Ainda com a diminuição da fila, o argumento de Ion Andrade segue a lógica de que é preciso uma antecipação de cenários. “Muitos países e estados estão tendo repiques da epidemia depois de tentativas de volta à normalidade. Portanto, a desmobilização dos leitos não é recomendável porque a gente não sabe para onde as coisas irão na medida em que os indicadores de saúde se mostrem capazes de sustentar uma volta à normalidade”, argumenta o infectologista, destacando que a solução simplificada passa pela proposta que apresenta, ademais de cautela.
Regulação de leitos em municípios
Outra questão apontada pelo infectologista está na limitação de leitos que vem sendo feita por alguns municípios do estado. “Há municípios que estão restringindo a regulação de leitos para pacientes que não são seus munícipes. Se o paciente não é habitante e o único leito que tem disponível está localizado nesse município há uma não identificação real de vaga”, comenta. Isso quer dizer que existe uma vaga, mas que ela não está disponível para a lista de espera. Para Ion é também necessário que a autoridade sanitária atente para essa realidade e alerta que um dos princípios básicos do SUS é a universalidade (acesso universal ao atendimento).

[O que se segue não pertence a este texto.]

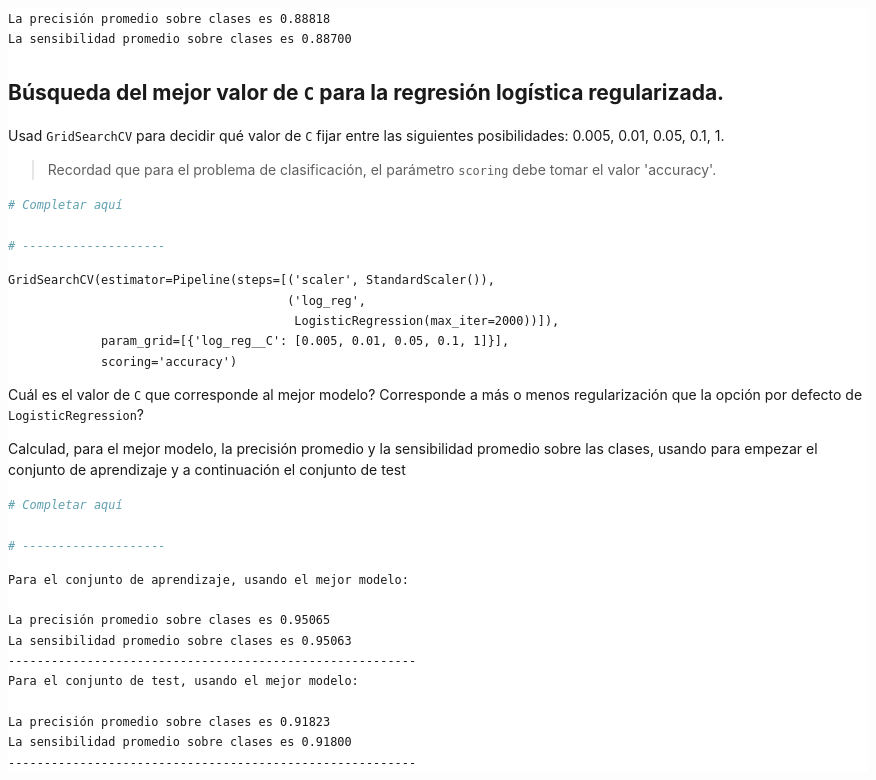     La precisión promedio sobre clases es 0.88818
    La sensibilidad promedio sobre clases es 0.88700


## Búsqueda del mejor valor de `C` para la regresión logística regularizada.
Usad `GridSearchCV` para decidir qué valor de `C` fijar entre las siguientes posibilidades:
0.005, 0.01, 0.05, 0.1, 1.
> Recordad que para el problema de clasificación, el parámetro `scoring` debe tomar el valor 'accuracy'.


```python
# Completar aquí

# --------------------

```




    GridSearchCV(estimator=Pipeline(steps=[('scaler', StandardScaler()),
                                           ('log_reg',
                                            LogisticRegression(max_iter=2000))]),
                 param_grid=[{'log_reg__C': [0.005, 0.01, 0.05, 0.1, 1]}],
                 scoring='accuracy')



Cuál es el valor de `C` que corresponde al mejor modelo? Corresponde a más o menos regularización que la opción por defecto de `LogisticRegression`?

Calculad, para el mejor modelo, la precisión promedio y la sensibilidad promedio sobre las clases, usando para empezar el conjunto de aprendizaje y a continuación el conjunto de test



```python
# Completar aquí

# --------------------


```

    Para el conjunto de aprendizaje, usando el mejor modelo:
    
    La precisión promedio sobre clases es 0.95065
    La sensibilidad promedio sobre clases es 0.95063
    ---------------------------------------------------------
    Para el conjunto de test, usando el mejor modelo:
    
    La precisión promedio sobre clases es 0.91823
    La sensibilidad promedio sobre clases es 0.91800
    ---------------------------------------------------------

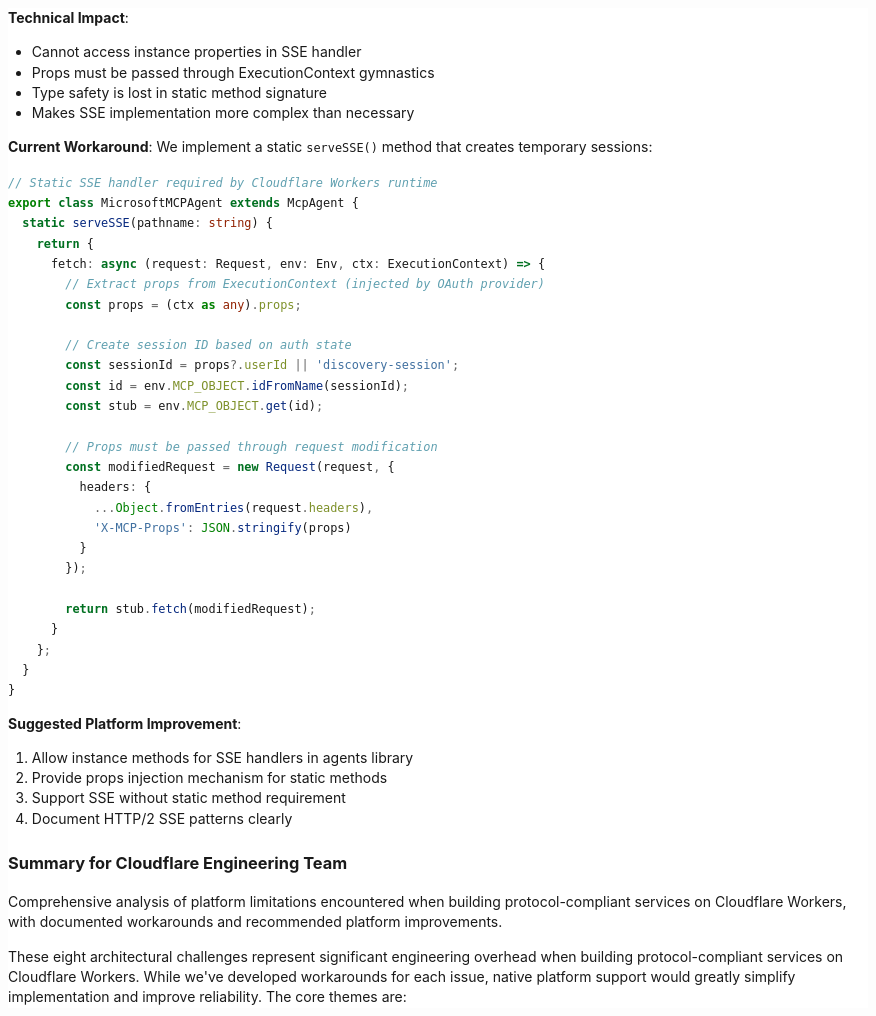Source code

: **Technical Impact**:
- Cannot access instance properties in SSE handler
- Props must be passed through ExecutionContext gymnastics
- Type safety is lost in static method signature
- Makes SSE implementation more complex than necessary

**Current Workaround**: 
We implement a static `serveSSE()` method that creates temporary sessions:

```typescript
// Static SSE handler required by Cloudflare Workers runtime
export class MicrosoftMCPAgent extends McpAgent {
  static serveSSE(pathname: string) {
    return {
      fetch: async (request: Request, env: Env, ctx: ExecutionContext) => {
        // Extract props from ExecutionContext (injected by OAuth provider)
        const props = (ctx as any).props;
        
        // Create session ID based on auth state
        const sessionId = props?.userId || 'discovery-session';
        const id = env.MCP_OBJECT.idFromName(sessionId);
        const stub = env.MCP_OBJECT.get(id);
        
        // Props must be passed through request modification
        const modifiedRequest = new Request(request, {
          headers: {
            ...Object.fromEntries(request.headers),
            'X-MCP-Props': JSON.stringify(props)
          }
        });
        
        return stub.fetch(modifiedRequest);
      }
    };
  }
}
```

**Suggested Platform Improvement**:
1. Allow instance methods for SSE handlers in agents library
2. Provide props injection mechanism for static methods
3. Support SSE without static method requirement
4. Document HTTP/2 SSE patterns clearly

### Summary for Cloudflare Engineering Team

Comprehensive analysis of platform limitations encountered when building protocol-compliant services on Cloudflare Workers, with documented workarounds and recommended platform improvements.

These eight architectural challenges represent significant engineering overhead when building protocol-compliant services on Cloudflare Workers. While we've developed workarounds for each issue, native platform support would greatly simplify implementation and improve reliability. The core themes are:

Na perspectiva defendida pelo infectologista da UFRN, tanto os leitos do setor privado quanto essa limitação que está sendo feita em alguns municípios precisa ser solucionada pela autoridade sanitária e que esses leitos, sejam destinados aos pacientes que estão na fila de espera. “É bom a gente entender que o indicador que fala de demanda abaixo dos 80% dos leitos de UTI pressupõe que os leitos clínicos foram resolvidos”, finaliza.